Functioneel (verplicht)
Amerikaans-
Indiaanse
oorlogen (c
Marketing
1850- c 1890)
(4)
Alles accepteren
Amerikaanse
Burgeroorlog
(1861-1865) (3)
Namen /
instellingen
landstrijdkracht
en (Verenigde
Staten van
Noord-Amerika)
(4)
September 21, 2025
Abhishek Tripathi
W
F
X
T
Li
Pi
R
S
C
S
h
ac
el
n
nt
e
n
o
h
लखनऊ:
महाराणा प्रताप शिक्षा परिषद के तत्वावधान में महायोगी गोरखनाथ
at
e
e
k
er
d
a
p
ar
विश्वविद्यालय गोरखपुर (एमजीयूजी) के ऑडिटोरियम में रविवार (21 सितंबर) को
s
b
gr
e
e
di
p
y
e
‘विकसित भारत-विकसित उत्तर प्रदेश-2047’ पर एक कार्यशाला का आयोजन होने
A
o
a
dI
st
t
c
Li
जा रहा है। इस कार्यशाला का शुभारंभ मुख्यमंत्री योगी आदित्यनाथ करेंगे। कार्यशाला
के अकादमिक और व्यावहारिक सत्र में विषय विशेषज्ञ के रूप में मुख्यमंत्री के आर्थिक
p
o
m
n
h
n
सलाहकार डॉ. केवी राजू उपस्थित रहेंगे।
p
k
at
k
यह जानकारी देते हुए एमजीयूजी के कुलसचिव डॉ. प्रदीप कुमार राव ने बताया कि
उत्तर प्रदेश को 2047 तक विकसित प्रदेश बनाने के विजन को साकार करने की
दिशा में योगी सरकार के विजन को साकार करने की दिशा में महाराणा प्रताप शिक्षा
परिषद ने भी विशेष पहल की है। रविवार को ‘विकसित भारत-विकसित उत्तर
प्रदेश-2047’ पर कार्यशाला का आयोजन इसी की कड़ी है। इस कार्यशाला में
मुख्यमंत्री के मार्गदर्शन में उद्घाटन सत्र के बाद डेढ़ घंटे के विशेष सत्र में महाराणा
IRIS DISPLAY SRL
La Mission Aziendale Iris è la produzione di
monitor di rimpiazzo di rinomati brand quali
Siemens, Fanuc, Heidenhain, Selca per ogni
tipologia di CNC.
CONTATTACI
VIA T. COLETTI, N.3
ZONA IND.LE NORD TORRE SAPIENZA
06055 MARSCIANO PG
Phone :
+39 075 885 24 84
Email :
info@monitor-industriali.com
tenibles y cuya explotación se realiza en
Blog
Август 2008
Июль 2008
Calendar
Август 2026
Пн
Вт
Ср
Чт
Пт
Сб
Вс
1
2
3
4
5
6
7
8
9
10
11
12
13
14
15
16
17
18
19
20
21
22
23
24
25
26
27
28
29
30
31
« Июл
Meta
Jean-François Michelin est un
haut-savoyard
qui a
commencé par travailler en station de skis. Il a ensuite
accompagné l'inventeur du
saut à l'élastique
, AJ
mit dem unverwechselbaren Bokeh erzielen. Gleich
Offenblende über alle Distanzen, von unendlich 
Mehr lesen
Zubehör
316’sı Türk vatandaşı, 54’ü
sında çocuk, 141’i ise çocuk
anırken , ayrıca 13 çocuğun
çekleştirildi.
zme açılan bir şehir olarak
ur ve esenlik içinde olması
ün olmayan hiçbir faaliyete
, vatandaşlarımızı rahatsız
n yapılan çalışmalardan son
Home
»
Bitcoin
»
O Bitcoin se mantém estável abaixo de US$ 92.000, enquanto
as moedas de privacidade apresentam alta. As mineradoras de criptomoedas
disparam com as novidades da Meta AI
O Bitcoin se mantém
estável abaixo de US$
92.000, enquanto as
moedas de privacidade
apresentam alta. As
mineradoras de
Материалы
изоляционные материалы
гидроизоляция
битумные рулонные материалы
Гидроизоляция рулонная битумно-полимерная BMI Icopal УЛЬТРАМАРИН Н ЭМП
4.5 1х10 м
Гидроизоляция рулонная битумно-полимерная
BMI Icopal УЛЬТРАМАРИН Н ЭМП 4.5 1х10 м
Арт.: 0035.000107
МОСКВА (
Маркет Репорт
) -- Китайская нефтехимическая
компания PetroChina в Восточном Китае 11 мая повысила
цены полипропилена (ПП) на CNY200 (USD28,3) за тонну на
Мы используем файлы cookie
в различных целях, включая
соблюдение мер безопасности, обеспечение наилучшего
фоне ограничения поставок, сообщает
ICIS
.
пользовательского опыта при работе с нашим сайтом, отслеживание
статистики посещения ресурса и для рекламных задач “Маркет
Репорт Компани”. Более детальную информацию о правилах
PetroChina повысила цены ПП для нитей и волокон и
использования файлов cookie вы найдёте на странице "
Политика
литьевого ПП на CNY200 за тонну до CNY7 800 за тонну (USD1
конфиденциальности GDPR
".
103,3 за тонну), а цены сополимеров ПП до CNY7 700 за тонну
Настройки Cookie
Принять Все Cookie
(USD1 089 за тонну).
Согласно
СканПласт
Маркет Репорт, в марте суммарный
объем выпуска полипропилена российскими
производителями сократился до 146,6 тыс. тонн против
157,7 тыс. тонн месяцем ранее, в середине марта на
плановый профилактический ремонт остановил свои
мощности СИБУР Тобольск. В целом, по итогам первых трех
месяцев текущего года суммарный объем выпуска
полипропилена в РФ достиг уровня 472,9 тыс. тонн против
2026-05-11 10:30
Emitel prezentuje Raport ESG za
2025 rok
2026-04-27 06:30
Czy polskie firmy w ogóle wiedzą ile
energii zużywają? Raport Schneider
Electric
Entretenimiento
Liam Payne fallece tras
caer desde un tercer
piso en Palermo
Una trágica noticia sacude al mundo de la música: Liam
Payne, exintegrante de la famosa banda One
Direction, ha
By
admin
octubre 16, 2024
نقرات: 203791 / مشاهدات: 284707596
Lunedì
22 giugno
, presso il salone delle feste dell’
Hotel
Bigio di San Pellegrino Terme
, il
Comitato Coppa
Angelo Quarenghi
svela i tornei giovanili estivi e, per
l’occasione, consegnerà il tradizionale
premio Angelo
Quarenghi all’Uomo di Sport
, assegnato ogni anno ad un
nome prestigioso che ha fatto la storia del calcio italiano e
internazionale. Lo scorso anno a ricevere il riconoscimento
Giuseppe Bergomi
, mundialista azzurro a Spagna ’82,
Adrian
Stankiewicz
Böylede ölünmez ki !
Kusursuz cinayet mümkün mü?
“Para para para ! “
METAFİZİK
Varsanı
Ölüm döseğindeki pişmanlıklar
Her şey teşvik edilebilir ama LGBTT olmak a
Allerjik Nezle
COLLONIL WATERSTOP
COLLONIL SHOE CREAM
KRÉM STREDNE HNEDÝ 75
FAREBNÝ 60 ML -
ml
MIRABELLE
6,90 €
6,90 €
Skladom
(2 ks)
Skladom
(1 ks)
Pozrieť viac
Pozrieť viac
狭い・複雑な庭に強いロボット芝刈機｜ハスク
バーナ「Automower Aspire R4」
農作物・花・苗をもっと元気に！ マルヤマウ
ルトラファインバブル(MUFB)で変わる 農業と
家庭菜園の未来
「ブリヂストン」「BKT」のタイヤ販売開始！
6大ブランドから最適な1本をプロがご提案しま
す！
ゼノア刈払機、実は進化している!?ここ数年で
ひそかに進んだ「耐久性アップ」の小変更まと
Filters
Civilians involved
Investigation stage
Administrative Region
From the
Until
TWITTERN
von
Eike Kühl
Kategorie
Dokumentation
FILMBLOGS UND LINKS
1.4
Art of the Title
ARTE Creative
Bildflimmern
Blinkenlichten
=-=-=-=-=
### [YOUR GOAL]
Go through the entries and copy each line holding the string "Raport".

### [EXERCISE OUTPUT]
Emitel prezentuje Raport ESG za
energii zużywają? Raport Schneider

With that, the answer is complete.